Question

Give an example of two uncountable sets A and B such that $A\cap B$ is

1. finite.
2. countably infinite.
3. uncountable.

Short answer

1. The set {0} contains only 1 element, the set {0} is finite and thus $A\cap B$is finite.
2. The set N of nonnegative integers is countably infinite.
3. The set $R^{-}$of negative real numbers is uncountable.

Step-by-step solution

Step 1

1. FINITE DEFINITION:

A set is finite if it contains a limited number of elements (thus it is possible to list every single element in the set).

For example, the set $A=R^{+}\cup \left\{0\right\}$(nonnegative real numbers) is uncountable and the set $B=R^{-}\cup \left\{0\right\}$(non positive real numbers) is also uncountable.

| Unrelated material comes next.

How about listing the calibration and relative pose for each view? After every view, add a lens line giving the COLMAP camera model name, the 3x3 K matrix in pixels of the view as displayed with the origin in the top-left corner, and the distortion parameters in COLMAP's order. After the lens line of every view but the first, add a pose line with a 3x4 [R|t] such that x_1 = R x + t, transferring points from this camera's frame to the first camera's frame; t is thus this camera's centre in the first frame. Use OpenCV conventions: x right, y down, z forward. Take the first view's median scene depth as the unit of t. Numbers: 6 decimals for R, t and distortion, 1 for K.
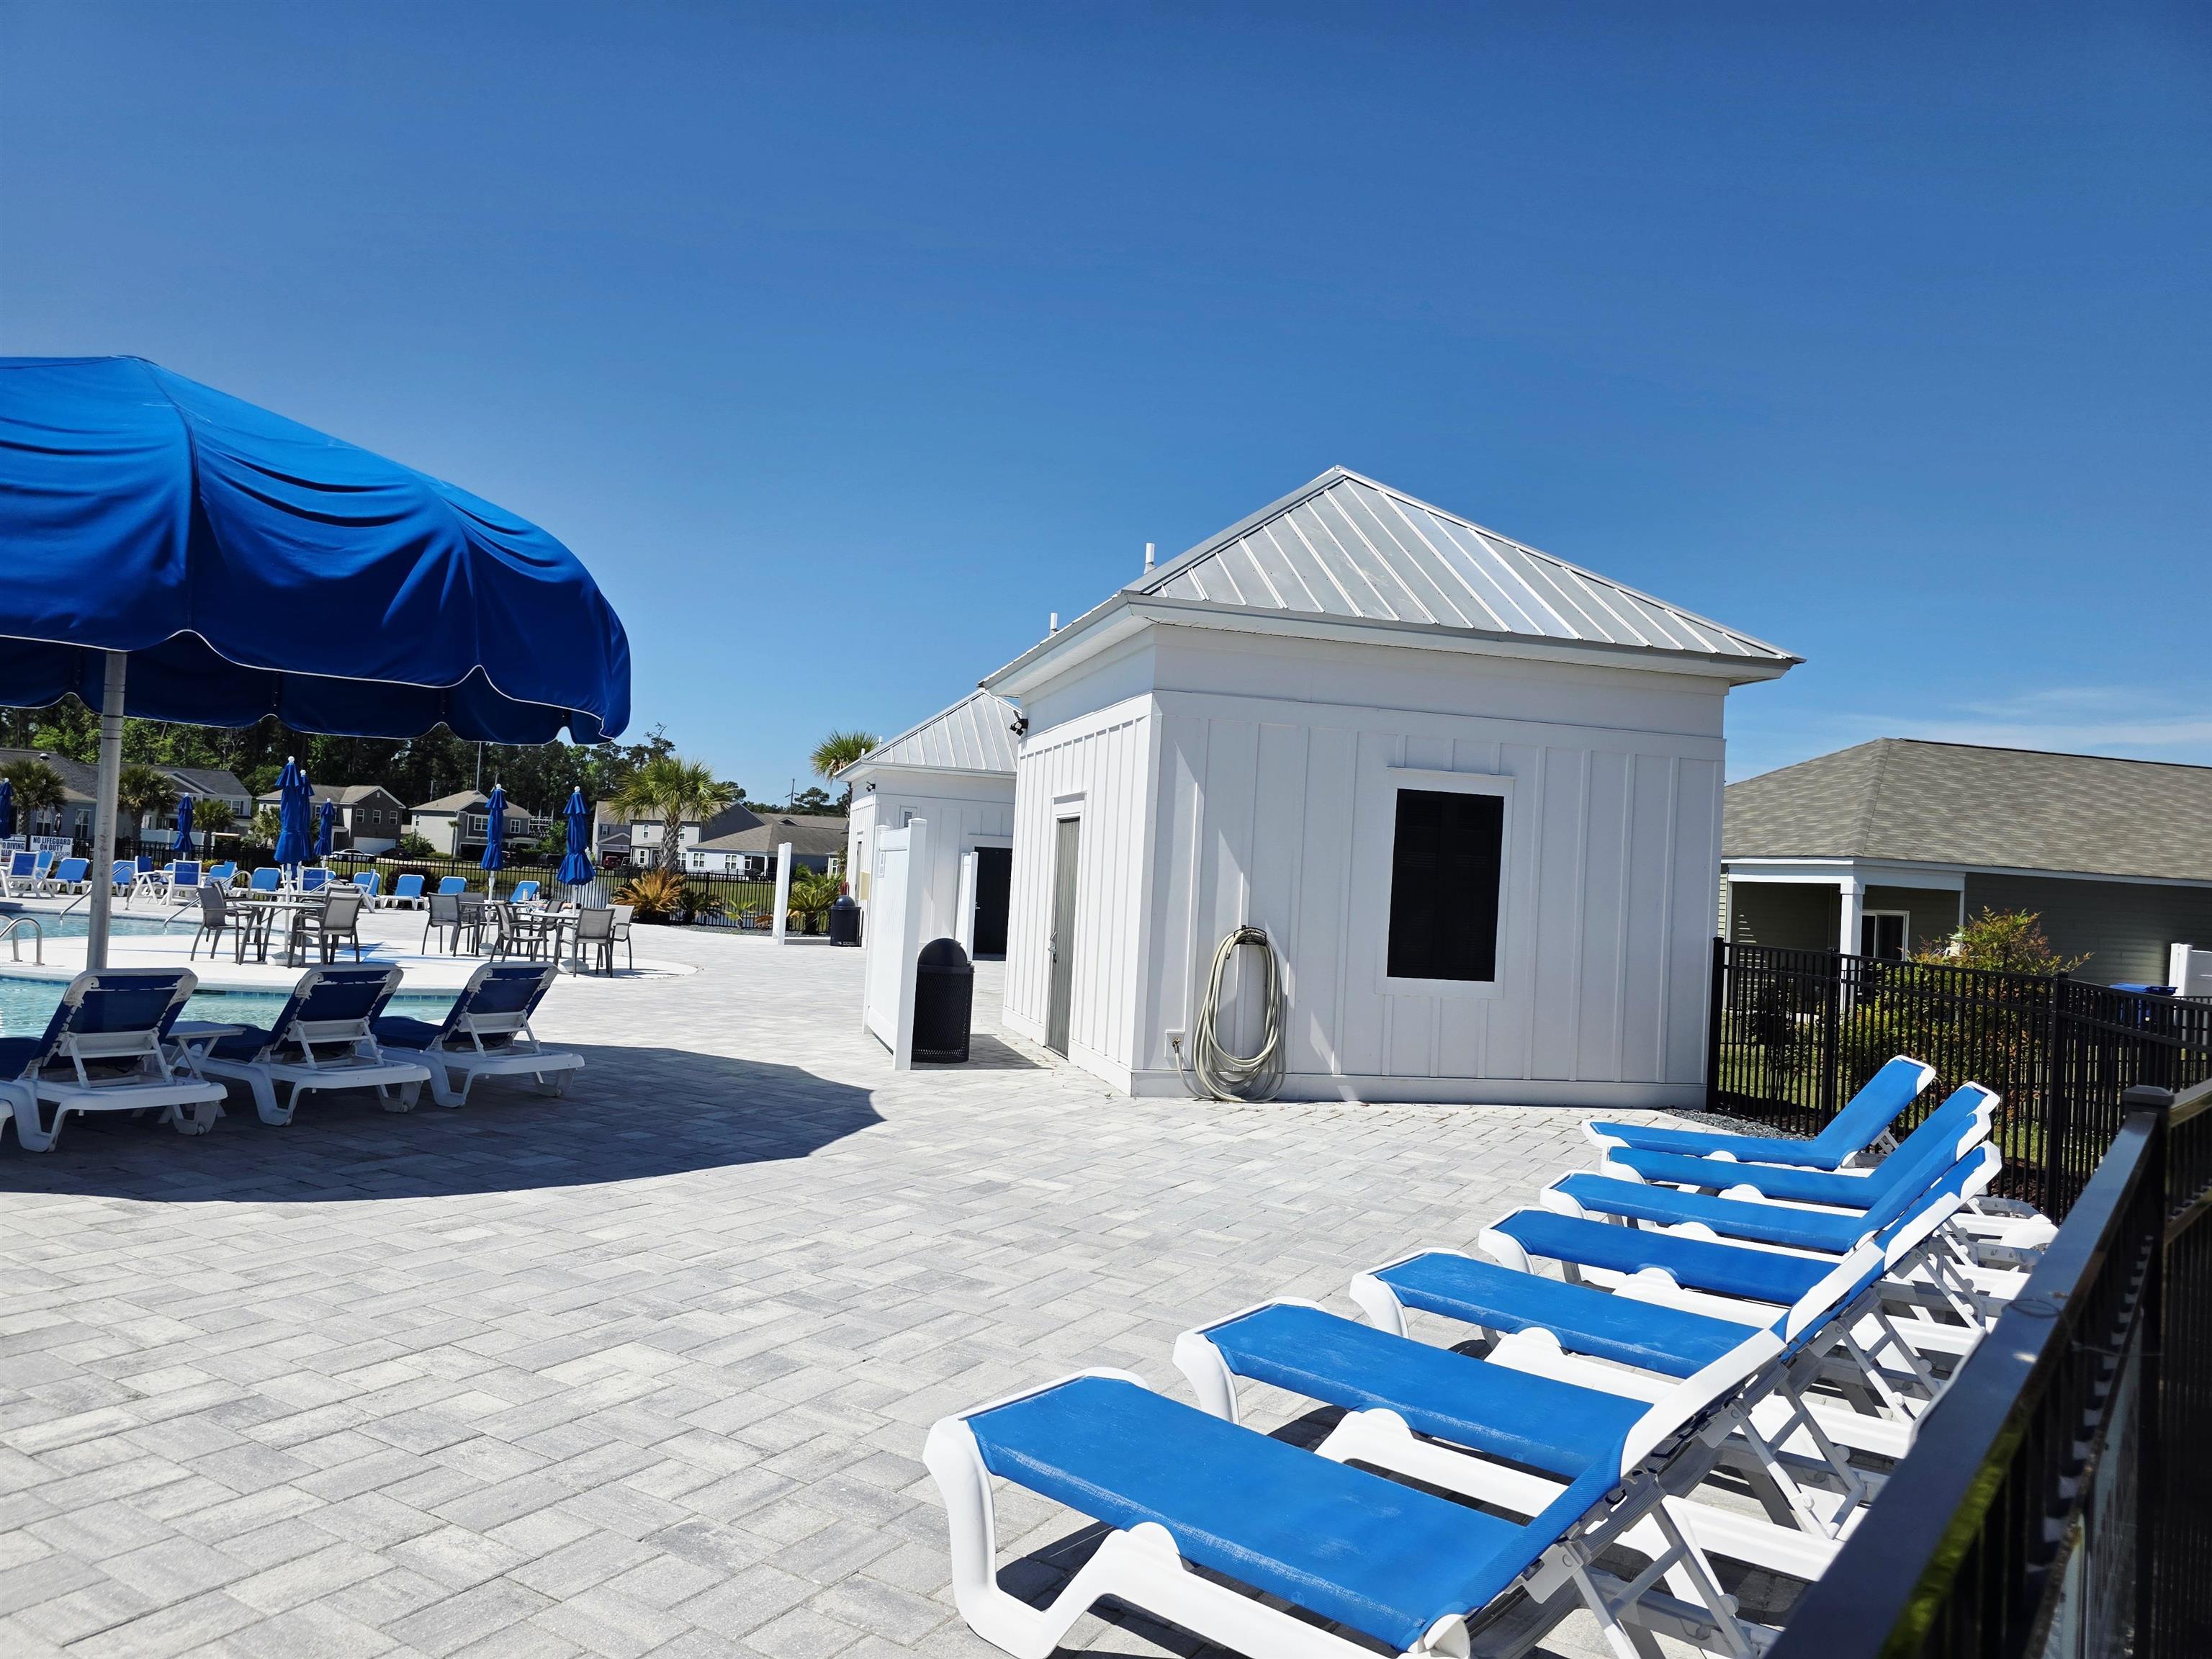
lens RADIAL K [[1485.1, 0, 1106.0], [0, 1485.1, 829.5], [0, 0, 1]] dist [0.051804, -0.046242]
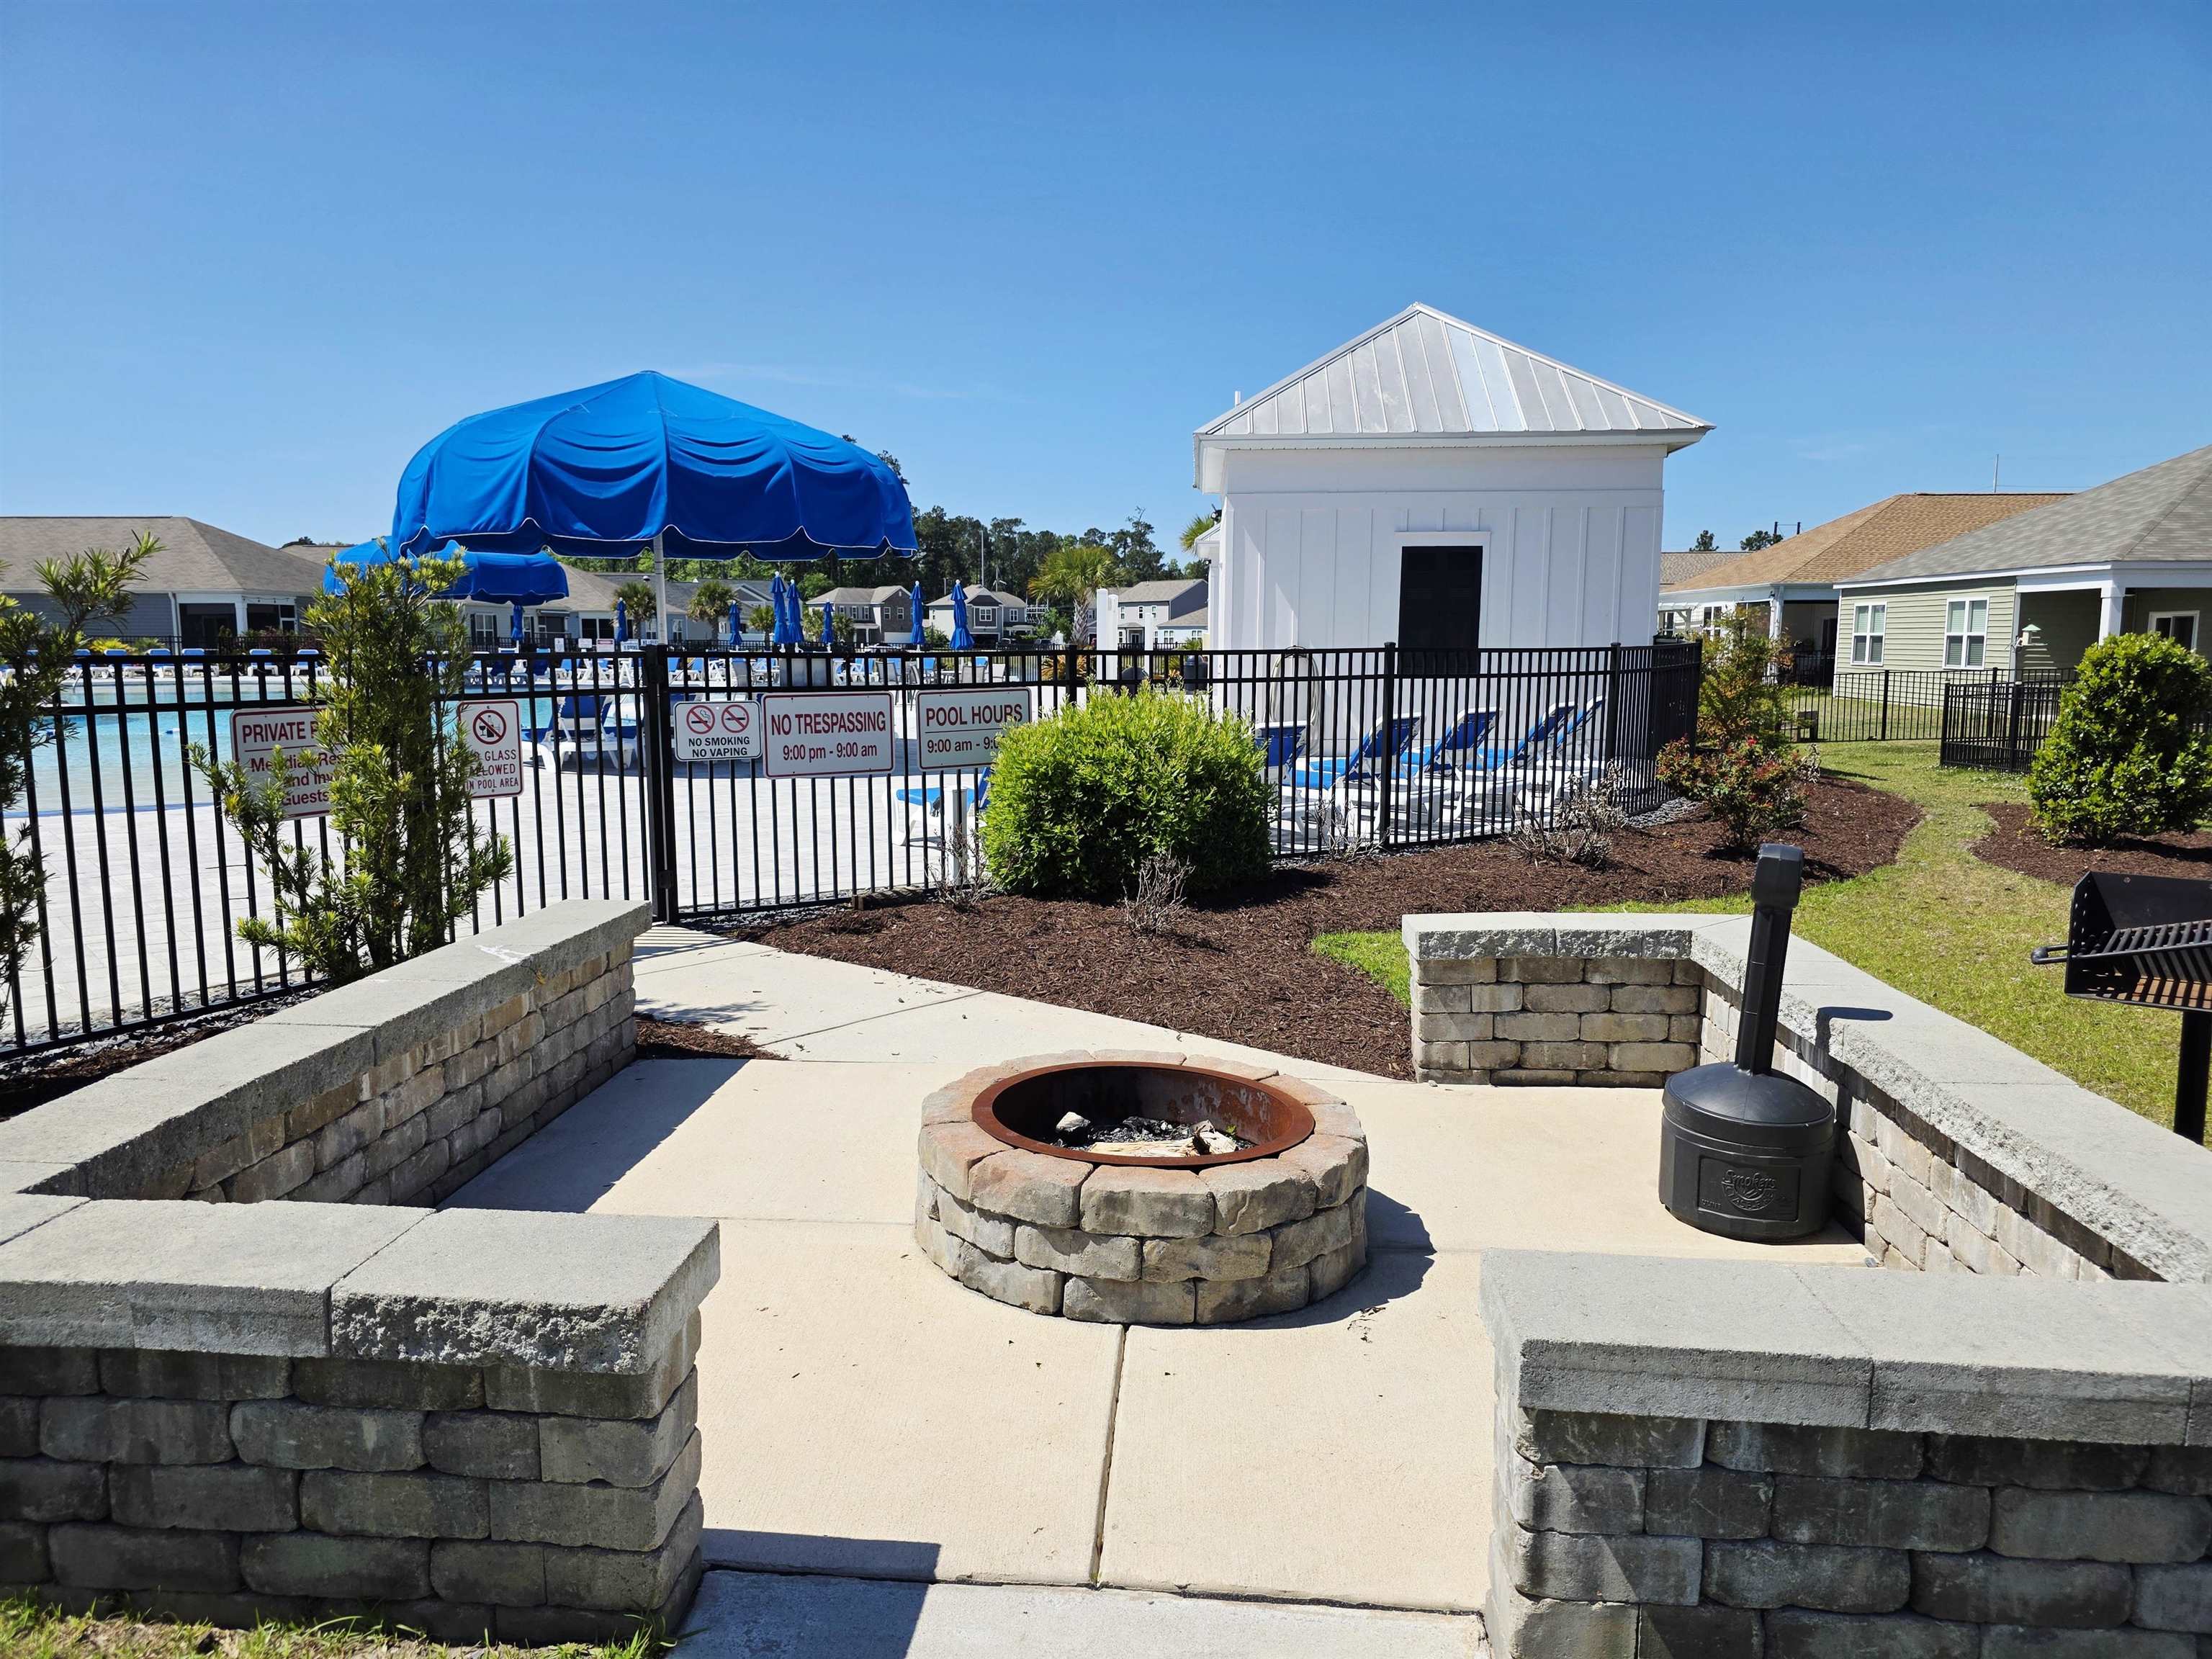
lens RADIAL K [[1485.1, 0, 1106.0], [0, 1485.1, 829.5], [0, 0, 1]] dist [0.051804, -0.046242]
pose [[0.946607, -0.012381, -0.322152, 0.153583], [0.061758, 0.987720, 0.143508, 0.008070], [0.316419, -0.155742, 0.935747, -0.208401]]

Using the definition of the intersection and the fact that is the only element in both sets:

$A\cap B=\left(R^{+}\cup \left\{0\right\}\right)\cap \left(R^{-}\cup \left\{0\right\}\right)=\left\{0\right\}$

Since the set contains only 1 element, the set is finite and thus $A\cap B$is finite as well.

Step 2

1. COUNTABLY INFINITEDEFINITION::

A set is countably infinite if the set contains an unlimited number of elements and if there is a one-to-one correspondence with the positive integers.

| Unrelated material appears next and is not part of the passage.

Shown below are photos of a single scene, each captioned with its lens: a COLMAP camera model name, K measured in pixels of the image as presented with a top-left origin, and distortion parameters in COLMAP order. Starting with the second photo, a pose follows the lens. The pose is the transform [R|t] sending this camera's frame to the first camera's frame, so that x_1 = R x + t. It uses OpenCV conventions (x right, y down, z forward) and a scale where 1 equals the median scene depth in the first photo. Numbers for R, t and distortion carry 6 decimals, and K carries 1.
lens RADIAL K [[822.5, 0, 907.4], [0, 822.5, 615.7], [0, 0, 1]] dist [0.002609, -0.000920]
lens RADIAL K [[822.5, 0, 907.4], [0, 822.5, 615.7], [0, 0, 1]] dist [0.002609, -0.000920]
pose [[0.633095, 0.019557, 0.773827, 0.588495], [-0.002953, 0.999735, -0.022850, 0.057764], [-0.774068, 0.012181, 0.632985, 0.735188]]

For example, the set $A=(0,1)\cup N$(all real numbers between 0 and 1 and all nonnegative integers) is uncountable and the set $B=(2,3)\cup N$ (all real numbers between 2 and 3 and all nonnegative integers) is also uncountable.

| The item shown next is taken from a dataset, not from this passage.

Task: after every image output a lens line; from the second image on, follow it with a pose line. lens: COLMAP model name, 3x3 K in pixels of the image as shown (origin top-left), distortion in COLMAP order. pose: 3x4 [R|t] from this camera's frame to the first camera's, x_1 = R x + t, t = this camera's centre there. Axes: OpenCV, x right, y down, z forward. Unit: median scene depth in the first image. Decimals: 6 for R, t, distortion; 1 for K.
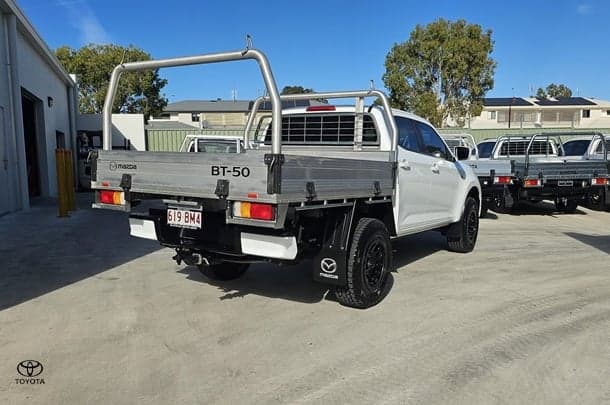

Using the definition of the intersection and the fact that the non negative integers are the only elements in both sets:

$A\cap B=\left(\right(0,1)\cup N)\cap \left(\right(2,3)\cup N)=N$

The set N of nonnegative integers is countably infinite.

Step 3

1. UNCOUNTABLEDEFINITION:

A set is uncountable if the set is not finite or countably infinite.Intersection $A\cap B$: All elements that are both in A AND B in.

For example, the set A = R (real numbers) is uncountable and the set B =$R^{-}$ (negative real numbers) is also uncountable.

Using the definition of the intersection and the fact that the negative real numbers are the only elements in both sets:

$A\cap B=R\cap R^{-}=R^{-}$

The set $R^{-}$of negative real numbers is uncountable.